[RECORDS SUPPLIED]:
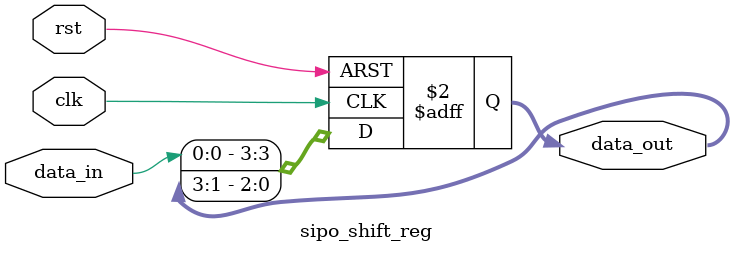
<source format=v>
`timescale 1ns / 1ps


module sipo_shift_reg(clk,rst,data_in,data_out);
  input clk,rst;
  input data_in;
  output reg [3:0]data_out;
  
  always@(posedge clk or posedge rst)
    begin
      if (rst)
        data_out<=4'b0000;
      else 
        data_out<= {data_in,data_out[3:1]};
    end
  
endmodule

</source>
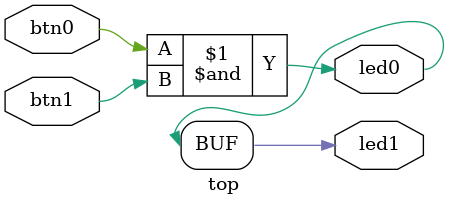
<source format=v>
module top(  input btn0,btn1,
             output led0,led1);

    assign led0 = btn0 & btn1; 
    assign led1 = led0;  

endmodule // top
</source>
--
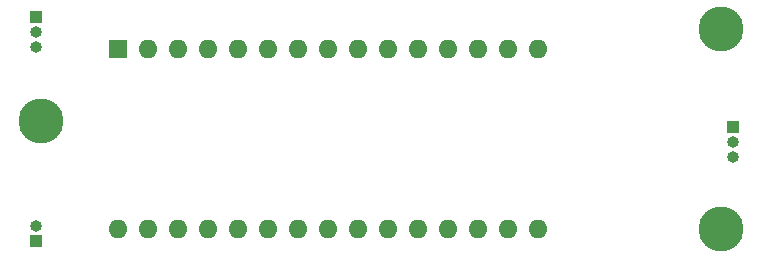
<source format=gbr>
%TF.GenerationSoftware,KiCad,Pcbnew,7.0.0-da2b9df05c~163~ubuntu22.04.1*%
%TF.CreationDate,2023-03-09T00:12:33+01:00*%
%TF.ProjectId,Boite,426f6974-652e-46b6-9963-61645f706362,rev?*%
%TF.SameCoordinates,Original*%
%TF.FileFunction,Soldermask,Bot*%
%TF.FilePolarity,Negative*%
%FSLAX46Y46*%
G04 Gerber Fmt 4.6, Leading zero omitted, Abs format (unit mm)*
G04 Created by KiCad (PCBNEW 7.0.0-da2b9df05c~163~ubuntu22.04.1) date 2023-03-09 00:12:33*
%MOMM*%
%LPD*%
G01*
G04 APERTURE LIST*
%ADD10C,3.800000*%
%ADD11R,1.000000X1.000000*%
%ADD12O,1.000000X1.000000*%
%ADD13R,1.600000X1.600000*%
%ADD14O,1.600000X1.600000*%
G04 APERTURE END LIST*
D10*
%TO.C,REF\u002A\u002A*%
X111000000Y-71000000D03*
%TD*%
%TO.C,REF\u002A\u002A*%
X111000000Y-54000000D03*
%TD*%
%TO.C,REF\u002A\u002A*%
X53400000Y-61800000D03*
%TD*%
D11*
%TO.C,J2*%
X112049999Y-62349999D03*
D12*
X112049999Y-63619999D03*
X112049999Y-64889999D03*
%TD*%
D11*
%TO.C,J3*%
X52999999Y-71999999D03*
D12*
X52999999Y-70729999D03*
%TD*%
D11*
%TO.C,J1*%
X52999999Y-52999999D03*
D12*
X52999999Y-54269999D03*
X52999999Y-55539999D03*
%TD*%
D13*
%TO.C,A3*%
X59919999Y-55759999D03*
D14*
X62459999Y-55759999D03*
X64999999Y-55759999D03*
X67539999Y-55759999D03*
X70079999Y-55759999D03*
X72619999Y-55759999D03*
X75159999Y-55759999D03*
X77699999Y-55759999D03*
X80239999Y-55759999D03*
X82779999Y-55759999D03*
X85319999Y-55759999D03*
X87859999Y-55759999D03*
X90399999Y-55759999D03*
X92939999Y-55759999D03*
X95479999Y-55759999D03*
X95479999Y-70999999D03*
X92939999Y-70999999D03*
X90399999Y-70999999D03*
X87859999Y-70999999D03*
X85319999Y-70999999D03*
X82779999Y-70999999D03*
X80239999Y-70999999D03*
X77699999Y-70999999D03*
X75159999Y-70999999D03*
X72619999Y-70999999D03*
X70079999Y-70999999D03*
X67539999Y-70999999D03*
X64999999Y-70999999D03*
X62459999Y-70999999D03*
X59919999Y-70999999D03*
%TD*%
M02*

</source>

[YOUR ASSIGNMENT]: The required output is a copy of each line in the records where the string "format" occurs.

[SOLUTION TO THE PROBLEM]:
<source format=v>
<source format=v>
<source format=gbr>
G04 Gerber Fmt 4.6, Leading zero omitted, Abs format (unit mm)*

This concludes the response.